Monitors focused on the nearest edge of the great wound, revealing a shell several thousand miles thick, not counting the multipronged spikes jutting both in and out. Dense haze partly shrouded the continuing tragedy but could not mask a sparkle of persistent convulsions. Structural segments buckled and tore as Gillian watched. Fractal branches broke and went spinning through space, colliding with others, setting off further chain reactions.

The massive spikes on the sunward side glittered in a way that reminded Gillian.

Windows. When we first came here … after they opened a slim door to let us through … the first thing I noticed was how much of the inner face seemed to be made of glass. And beneath those immense panes—

She closed her eyes, recalling how the telescope had revealed each branchlet was its own separate world. Some greenhouses — larger than her home state of Minnesota — sheltered riotous jungles. Others shone with city lights, or floating palaces adrift on rippled seas, or plains of sparkling sand. It would take many millions of Earths, unrolled flat, to cover so much surface, and that would not begin to express the diversity. She might have spent years magnifying one habitat after another and still routinely found something distinct or new.
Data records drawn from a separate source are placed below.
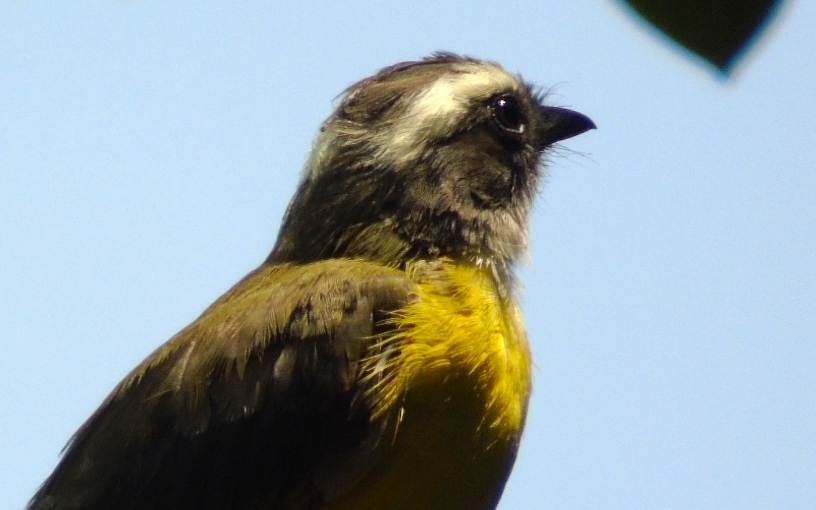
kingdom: Animalia
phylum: Chordata
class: Aves
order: Passeriformes
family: Tyrannidae
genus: Myiozetetes
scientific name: Myiozetetes similis
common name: Social flycatcher
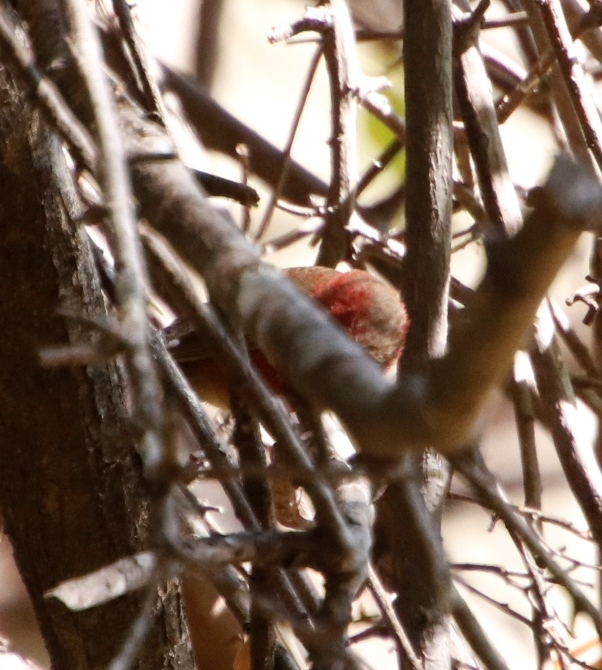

It was the most majestic and beautiful place Gillian had ever seen.

Now it was unraveling before her eyes.

That haze, she realized, aghast. It isn’t just structural debris and subliming gas. It’s people. Their furniture and pets and clothes and houseplants and family albums … Or whatever comprised the equivalent for Old Ones. What human could guess the wishes, interests, and obsessions that became important to species who long ago had seen everything there was to see in the Five Galaxies, and had done everything there was to do?

However abstruse or obscure those hopes, they were dissolving fast. Just during Streaker’s brief passage through the gaping wound, more sapient beings must have died than the whole population of Earth.

Her mind quailed from that thought. To personalize the tragedy invited madness.

“Is anyone trying to stop this?” she asked in a hoarse voice.